**Deine Aufgabe**
Ändere bitte in allen Datensätzen „Formation aux particuliers“ zu „Cours aux particuliers“ und gib die Zeilen sonst unverändert wieder.

Transkribierter Seiteninhalt:

══════════

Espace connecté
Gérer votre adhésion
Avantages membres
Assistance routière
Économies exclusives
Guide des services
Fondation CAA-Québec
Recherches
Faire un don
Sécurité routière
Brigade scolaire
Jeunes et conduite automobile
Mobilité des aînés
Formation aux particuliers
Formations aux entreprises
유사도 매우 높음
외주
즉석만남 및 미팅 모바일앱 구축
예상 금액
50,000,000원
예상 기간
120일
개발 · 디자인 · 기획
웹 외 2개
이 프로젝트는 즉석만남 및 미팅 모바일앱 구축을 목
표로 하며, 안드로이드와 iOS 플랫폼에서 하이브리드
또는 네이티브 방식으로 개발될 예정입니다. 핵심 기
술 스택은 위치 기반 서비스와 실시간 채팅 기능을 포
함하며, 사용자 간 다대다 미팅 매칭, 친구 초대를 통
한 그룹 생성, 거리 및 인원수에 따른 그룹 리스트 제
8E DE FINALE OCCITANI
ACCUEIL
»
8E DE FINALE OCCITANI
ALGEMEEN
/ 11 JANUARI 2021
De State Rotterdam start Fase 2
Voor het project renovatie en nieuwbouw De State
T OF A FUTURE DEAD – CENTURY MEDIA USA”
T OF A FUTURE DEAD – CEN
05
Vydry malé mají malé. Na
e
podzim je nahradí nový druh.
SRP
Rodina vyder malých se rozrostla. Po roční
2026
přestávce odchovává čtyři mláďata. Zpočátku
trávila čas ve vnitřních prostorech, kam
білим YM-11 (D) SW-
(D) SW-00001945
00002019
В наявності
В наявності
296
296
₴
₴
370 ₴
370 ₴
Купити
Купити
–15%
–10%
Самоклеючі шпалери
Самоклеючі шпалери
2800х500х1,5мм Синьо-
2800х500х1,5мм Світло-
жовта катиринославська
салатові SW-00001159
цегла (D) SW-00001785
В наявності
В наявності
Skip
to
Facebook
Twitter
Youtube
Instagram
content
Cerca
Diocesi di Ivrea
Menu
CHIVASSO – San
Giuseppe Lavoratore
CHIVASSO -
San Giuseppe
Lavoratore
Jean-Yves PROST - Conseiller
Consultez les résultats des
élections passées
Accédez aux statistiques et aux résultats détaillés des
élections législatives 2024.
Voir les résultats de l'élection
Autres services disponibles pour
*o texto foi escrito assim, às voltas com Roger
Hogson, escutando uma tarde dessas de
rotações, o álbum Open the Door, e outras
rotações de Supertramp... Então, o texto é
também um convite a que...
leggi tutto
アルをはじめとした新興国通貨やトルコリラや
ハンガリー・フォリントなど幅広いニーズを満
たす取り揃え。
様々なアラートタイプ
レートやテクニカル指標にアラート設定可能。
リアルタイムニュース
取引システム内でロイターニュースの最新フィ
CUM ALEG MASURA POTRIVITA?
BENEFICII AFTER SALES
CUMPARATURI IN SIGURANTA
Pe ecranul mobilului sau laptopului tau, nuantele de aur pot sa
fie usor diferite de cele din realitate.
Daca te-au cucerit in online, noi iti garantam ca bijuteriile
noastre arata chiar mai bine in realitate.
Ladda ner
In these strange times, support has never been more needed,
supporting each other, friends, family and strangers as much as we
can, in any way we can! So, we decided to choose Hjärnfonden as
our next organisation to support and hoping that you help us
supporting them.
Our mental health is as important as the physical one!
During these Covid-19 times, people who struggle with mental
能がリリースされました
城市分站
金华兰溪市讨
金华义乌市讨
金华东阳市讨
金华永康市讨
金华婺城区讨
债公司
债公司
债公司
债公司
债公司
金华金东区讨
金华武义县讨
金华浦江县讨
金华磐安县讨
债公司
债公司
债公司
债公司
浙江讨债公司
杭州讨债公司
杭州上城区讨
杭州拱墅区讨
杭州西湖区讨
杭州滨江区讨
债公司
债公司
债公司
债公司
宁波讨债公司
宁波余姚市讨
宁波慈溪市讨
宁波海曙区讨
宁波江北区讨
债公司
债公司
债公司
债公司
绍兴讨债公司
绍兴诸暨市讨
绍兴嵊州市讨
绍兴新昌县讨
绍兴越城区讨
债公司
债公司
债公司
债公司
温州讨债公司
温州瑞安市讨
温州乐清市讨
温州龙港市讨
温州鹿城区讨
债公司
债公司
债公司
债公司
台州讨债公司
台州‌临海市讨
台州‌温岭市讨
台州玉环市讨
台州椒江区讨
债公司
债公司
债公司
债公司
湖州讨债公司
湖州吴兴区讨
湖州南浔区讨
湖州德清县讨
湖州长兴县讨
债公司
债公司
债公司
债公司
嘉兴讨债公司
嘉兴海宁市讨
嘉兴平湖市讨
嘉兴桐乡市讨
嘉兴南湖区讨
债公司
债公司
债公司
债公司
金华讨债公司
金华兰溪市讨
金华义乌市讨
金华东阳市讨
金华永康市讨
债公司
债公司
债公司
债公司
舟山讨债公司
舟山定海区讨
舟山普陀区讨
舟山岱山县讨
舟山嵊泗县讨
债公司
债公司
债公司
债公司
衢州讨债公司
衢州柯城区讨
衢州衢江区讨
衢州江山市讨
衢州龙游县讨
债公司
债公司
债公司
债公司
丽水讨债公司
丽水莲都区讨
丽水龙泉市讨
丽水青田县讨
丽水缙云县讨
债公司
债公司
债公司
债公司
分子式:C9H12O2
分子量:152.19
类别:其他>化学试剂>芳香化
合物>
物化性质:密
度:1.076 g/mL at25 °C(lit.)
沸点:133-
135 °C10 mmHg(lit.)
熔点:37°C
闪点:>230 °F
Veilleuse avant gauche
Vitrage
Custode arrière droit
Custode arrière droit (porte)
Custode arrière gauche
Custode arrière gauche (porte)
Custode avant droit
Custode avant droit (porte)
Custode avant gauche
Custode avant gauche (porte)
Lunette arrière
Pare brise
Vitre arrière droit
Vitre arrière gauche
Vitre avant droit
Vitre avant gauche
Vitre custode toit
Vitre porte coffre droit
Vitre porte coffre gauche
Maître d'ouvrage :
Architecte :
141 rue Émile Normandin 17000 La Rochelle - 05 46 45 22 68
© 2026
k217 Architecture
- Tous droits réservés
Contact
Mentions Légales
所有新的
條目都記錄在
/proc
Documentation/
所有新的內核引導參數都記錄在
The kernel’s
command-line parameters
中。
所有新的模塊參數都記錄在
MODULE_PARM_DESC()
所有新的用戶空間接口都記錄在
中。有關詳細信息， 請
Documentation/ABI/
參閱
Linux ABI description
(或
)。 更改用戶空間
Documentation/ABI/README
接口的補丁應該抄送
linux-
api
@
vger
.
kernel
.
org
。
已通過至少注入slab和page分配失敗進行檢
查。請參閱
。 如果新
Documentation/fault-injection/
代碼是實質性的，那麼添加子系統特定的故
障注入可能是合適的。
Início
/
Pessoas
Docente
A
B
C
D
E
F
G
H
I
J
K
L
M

══════════

**Antwort zur Aufgabe**
Espace connecté
Gérer votre adhésion
Avantages membres
Assistance routière
Économies exclusives
Guide des services
Fondation CAA-Québec
Recherches
Faire un don
Sécurité routière
Brigade scolaire
Jeunes et conduite automobile
Mobilité des aînés
Cours aux particuliers
Formations aux entreprises
유사도 매우 높음
외주
즉석만남 및 미팅 모바일앱 구축
예상 금액
50,000,000원
예상 기간
120일
개발 · 디자인 · 기획
웹 외 2개
이 프로젝트는 즉석만남 및 미팅 모바일앱 구축을 목
표로 하며, 안드로이드와 iOS 플랫폼에서 하이브리드
또는 네이티브 방식으로 개발될 예정입니다. 핵심 기
술 스택은 위치 기반 서비스와 실시간 채팅 기능을 포
함하며, 사용자 간 다대다 미팅 매칭, 친구 초대를 통
한 그룹 생성, 거리 및 인원수에 따른 그룹 리스트 제
8E DE FINALE OCCITANI
ACCUEIL
»
8E DE FINALE OCCITANI
ALGEMEEN
/ 11 JANUARI 2021
De State Rotterdam start Fase 2
Voor het project renovatie en nieuwbouw De State
T OF A FUTURE DEAD – CENTURY MEDIA USA”
T OF A FUTURE DEAD – CEN
05
Vydry malé mají malé. Na
e
podzim je nahradí nový druh.
SRP
Rodina vyder malých se rozrostla. Po roční
2026
přestávce odchovává čtyři mláďata. Zpočátku
trávila čas ve vnitřních prostorech, kam
білим YM-11 (D) SW-
(D) SW-00001945
00002019
В наявності
В наявності
296
296
₴
₴
370 ₴
370 ₴
Купити
Купити
–15%
–10%
Самоклеючі шпалери
Самоклеючі шпалери
2800х500х1,5мм Синьо-
2800х500х1,5мм Світло-
жовта катиринославська
салатові SW-00001159
цегла (D) SW-00001785
В наявності
В наявності
Skip
to
Facebook
Twitter
Youtube
Instagram
content
Cerca
Diocesi di Ivrea
Menu
CHIVASSO – San
Giuseppe Lavoratore
CHIVASSO -
San Giuseppe
Lavoratore
Jean-Yves PROST - Conseiller
Consultez les résultats des
élections passées
Accédez aux statistiques et aux résultats détaillés des
élections législatives 2024.
Voir les résultats de l'élection
Autres services disponibles pour
*o texto foi escrito assim, às voltas com Roger
Hogson, escutando uma tarde dessas de
rotações, o álbum Open the Door, e outras
rotações de Supertramp... Então, o texto é
também um convite a que...
leggi tutto
アルをはじめとした新興国通貨やトルコリラや
ハンガリー・フォリントなど幅広いニーズを満
たす取り揃え。
様々なアラートタイプ
レートやテクニカル指標にアラート設定可能。
リアルタイムニュース
取引システム内でロイターニュースの最新フィ
CUM ALEG MASURA POTRIVITA?
BENEFICII AFTER SALES
CUMPARATURI IN SIGURANTA
Pe ecranul mobilului sau laptopului tau, nuantele de aur pot sa
fie usor diferite de cele din realitate.
Daca te-au cucerit in online, noi iti garantam ca bijuteriile
noastre arata chiar mai bine in realitate.
Ladda ner
In these strange times, support has never been more needed,
supporting each other, friends, family and strangers as much as we
can, in any way we can! So, we decided to choose Hjärnfonden as
our next organisation to support and hoping that you help us
supporting them.
Our mental health is as important as the physical one!
During these Covid-19 times, people who struggle with mental
能がリリースされました
城市分站
金华兰溪市讨
金华义乌市讨
金华东阳市讨
金华永康市讨
金华婺城区讨
债公司
债公司
债公司
债公司
债公司
金华金东区讨
金华武义县讨
金华浦江县讨
金华磐安县讨
债公司
债公司
债公司
债公司
浙江讨债公司
杭州讨债公司
杭州上城区讨
杭州拱墅区讨
杭州西湖区讨
杭州滨江区讨
债公司
债公司
债公司
债公司
宁波讨债公司
宁波余姚市讨
宁波慈溪市讨
宁波海曙区讨
宁波江北区讨
债公司
债公司
债公司
债公司
绍兴讨债公司
绍兴诸暨市讨
绍兴嵊州市讨
绍兴新昌县讨
绍兴越城区讨
债公司
债公司
债公司
债公司
温州讨债公司
温州瑞安市讨
温州乐清市讨
温州龙港市讨
温州鹿城区讨
债公司
债公司
债公司
债公司
台州讨债公司
台州‌临海市讨
台州‌温岭市讨
台州玉环市讨
台州椒江区讨
债公司
债公司
债公司
债公司
湖州讨债公司
湖州吴兴区讨
湖州南浔区讨
湖州德清县讨
湖州长兴县讨
债公司
债公司
债公司
债公司
嘉兴讨债公司
嘉兴海宁市讨
嘉兴平湖市讨
嘉兴桐乡市讨
嘉兴南湖区讨
债公司
债公司
债公司
债公司
金华讨债公司
金华兰溪市讨
金华义乌市讨
金华东阳市讨
金华永康市讨
债公司
债公司
债公司
债公司
舟山讨债公司
舟山定海区讨
舟山普陀区讨
舟山岱山县讨
舟山嵊泗县讨
债公司
债公司
债公司
债公司
衢州讨债公司
衢州柯城区讨
衢州衢江区讨
衢州江山市讨
衢州龙游县讨
债公司
债公司
债公司
债公司
丽水讨债公司
丽水莲都区讨
丽水龙泉市讨
丽水青田县讨
丽水缙云县讨
债公司
债公司
债公司
债公司
分子式:C9H12O2
分子量:152.19
类别:其他>化学试剂>芳香化
合物>
物化性质:密
度:1.076 g/mL at25 °C(lit.)
沸点:133-
135 °C10 mmHg(lit.)
熔点:37°C
闪点:>230 °F
Veilleuse avant gauche
Vitrage
Custode arrière droit
Custode arrière droit (porte)
Custode arrière gauche
Custode arrière gauche (porte)
Custode avant droit
Custode avant droit (porte)
Custode avant gauche
Custode avant gauche (porte)
Lunette arrière
Pare brise
Vitre arrière droit
Vitre arrière gauche
Vitre avant droit
Vitre avant gauche
Vitre custode toit
Vitre porte coffre droit
Vitre porte coffre gauche
Maître d'ouvrage :
Architecte :
141 rue Émile Normandin 17000 La Rochelle - 05 46 45 22 68
© 2026
k217 Architecture
- Tous droits réservés
Contact
Mentions Légales
所有新的
條目都記錄在
/proc
Documentation/
所有新的內核引導參數都記錄在
The kernel’s
command-line parameters
中。
所有新的模塊參數都記錄在
MODULE_PARM_DESC()
所有新的用戶空間接口都記錄在
中。有關詳細信息， 請
Documentation/ABI/
參閱
Linux ABI description
(或
)。 更改用戶空間
Documentation/ABI/README
接口的補丁應該抄送
linux-
api
@
vger
.
kernel
.
org
。
已通過至少注入slab和page分配失敗進行檢
查。請參閱
。 如果新
Documentation/fault-injection/
代碼是實質性的，那麼添加子系統特定的故
障注入可能是合適的。
Início
/
Pessoas
Docente
A
B
C
D
E
F
G
H
I
J
K
L
M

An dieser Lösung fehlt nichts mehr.